Scott Jenkins column: Keeping warm by the hot stove
Published 12:00 am Saturday, December 6, 2014
I am not a summer person. I was born in the fall, and it’s my favorite time of year, with the kaleidoscope of colors, the wind whipping leaves around the streets, the cool, easy-to-breathe air and the smell of wood burning in fireplaces.
I don’t mind winter, either. Whenever someone complains about the cold, I say you can always pile on enough clothes to stay warm. On a 100-degree day, you can’t take off enough to stay cool – not legally, anyway.
There is one thing I always miss about the summer, though: baseball.
Baseball has been part of my life my whole life. As I’ve written, in my family, you were born a Cincinnati Reds fan, and I can’t imagine being anything besides that. I was raised to love the national pastime, and I do. It is the most splendid game in the world.
And it is a game. While baseball always has contained some absolute physical athletic specimens, you don’t have to be one to play. I am under no illusion that I could stand in the pocket with a 6-foot-6, 290-pound defensive end bearing down on me, but I do imagine that with luck and just the right timing, even I could connect with a Clayton Kershaw pitch. (OK, maybe not Kershaw, but surely Clay Buchholz.)

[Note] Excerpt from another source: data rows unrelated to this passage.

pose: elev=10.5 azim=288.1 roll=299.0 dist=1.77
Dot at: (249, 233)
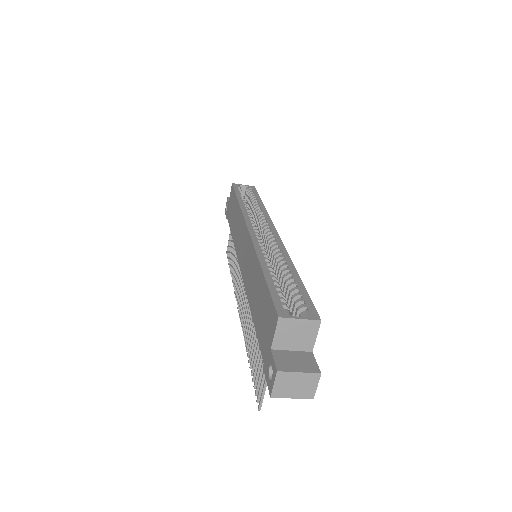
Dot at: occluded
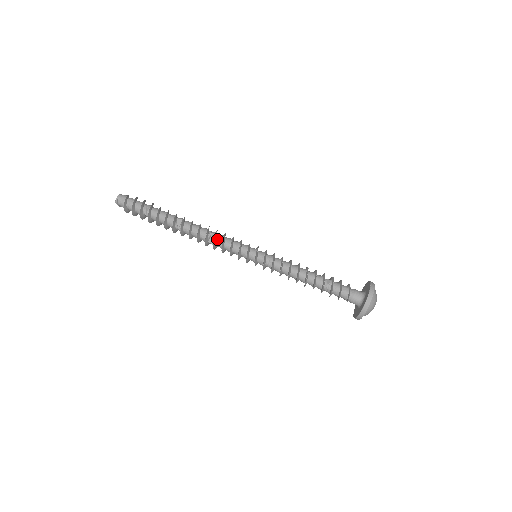
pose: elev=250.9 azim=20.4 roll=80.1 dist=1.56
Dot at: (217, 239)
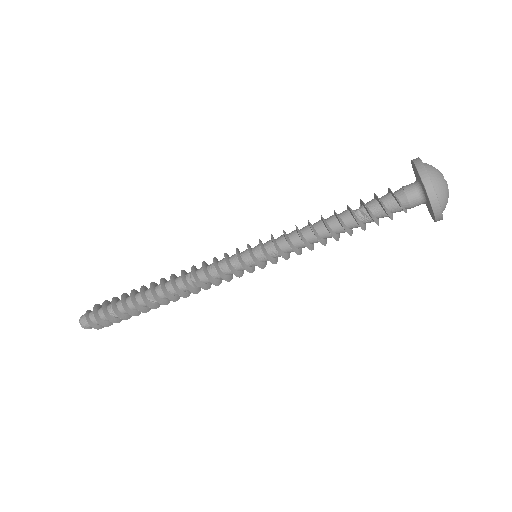
Dot at: (202, 281)
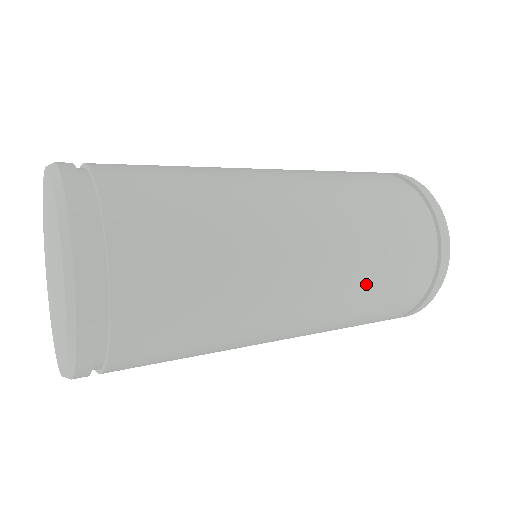
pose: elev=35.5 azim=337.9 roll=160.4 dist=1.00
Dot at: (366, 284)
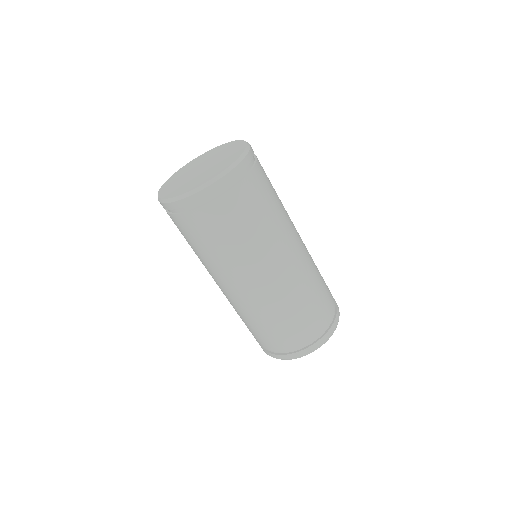
Dot at: (310, 286)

As the decidedly non-physical specimen John Kruk once acknowledged when he told an interviewer, “Lady, I ain’t no athlete. I’m a baseball player.”
That gives little boys (and girls) everywhere hope.

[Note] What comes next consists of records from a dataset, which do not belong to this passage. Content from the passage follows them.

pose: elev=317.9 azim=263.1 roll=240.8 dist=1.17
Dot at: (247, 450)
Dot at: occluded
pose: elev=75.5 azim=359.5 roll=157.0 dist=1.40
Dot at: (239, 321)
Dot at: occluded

Come the cold days, after the World Series, real baseball fans can’t let go of the game. And that goes double for those who gave their heart to a team that hasn’t played for a championship in more than two decades. (Reds fans, I’m looking at us.)
But there is hope, even for us. It’s called the Hot Stove League.

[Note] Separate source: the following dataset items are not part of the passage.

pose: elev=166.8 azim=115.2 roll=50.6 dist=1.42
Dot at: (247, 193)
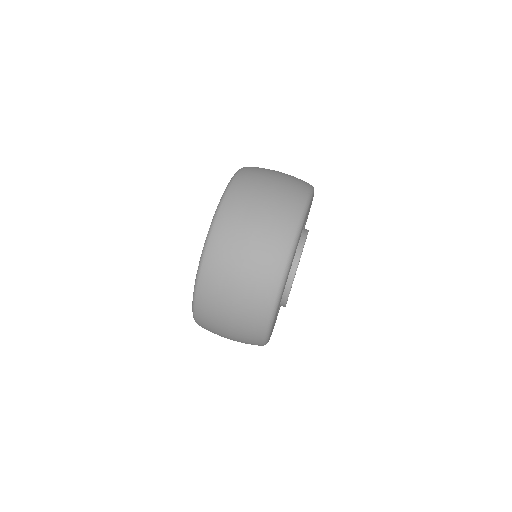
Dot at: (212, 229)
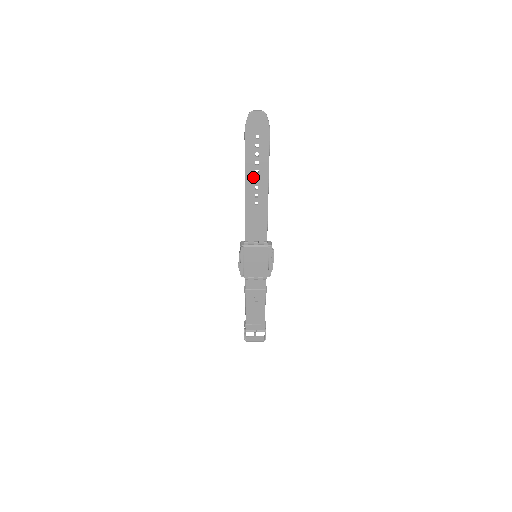
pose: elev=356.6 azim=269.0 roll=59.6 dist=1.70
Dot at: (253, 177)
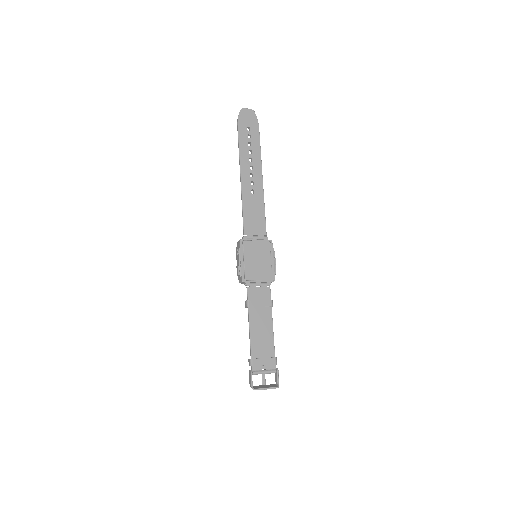
Dot at: (247, 165)
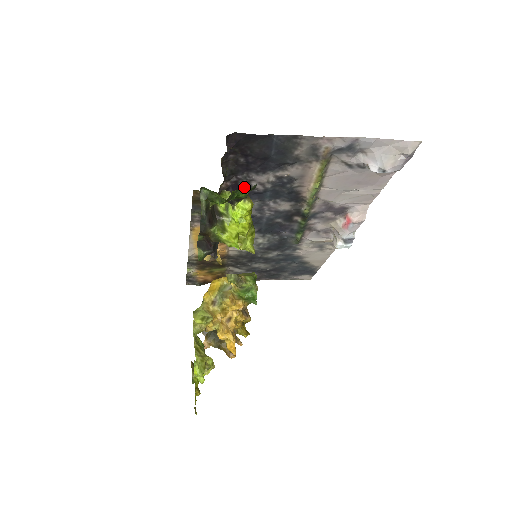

It’s time to look back at the last season, painful as that may be, and ahead to the next. It’s an opportunity to pore over the statistics — baseball was all about that base (and the percentage a batter got on it) long before Meghan Trainor.
The rumors and questions alone keep you fed in these lean times: Will my team make that trade? Will they sign that free agent? Will the Yankees try to buy another title? (OK, that’s a given.) And with the advent of online sports sites and the MLB network, a fan can keep track pretty much nonstop.
The offseason is a time for players’ injuries to heal (Come on back, Joey Votto!) and for fans to convince themselves those players getting healthy will make all the difference next year. It’s a time to check in on how prospects — the future of your team, you hope — are doing in the fall and winter leagues, and to imagine the damage they’ll do when they reach The Show.
This is the best time of year to re-watch Ken Burns’ magnificent documentary series, “Baseball,” and wonderful movies such as “The Natural,” “Bull Durham” and “Major League” (and so many more).
It’s a time to, once again and forever in vain, try to talk sense to fans of American League teams, to attempt to convince them the abomination that is the designated hitter rule should go away (along with regular season interleague games and umpire-by-replay, while we’re righting the rules).
Spring will arrive soon enough. The days will grow longer and the grass greener and the balls will crack on wood and slap on leather.
And with that will come the somewhat irrational (and, for some, downright screwball) belief that while your team is still tied with all the others atop the division and across the league, anything is possible.
No matter your preference of weather, baseball season is the best season, and we anxiously await its return.
Until then, we’ll keep warm by the hot stove.
Scott Jenkins is news editor of the Salisbury Post.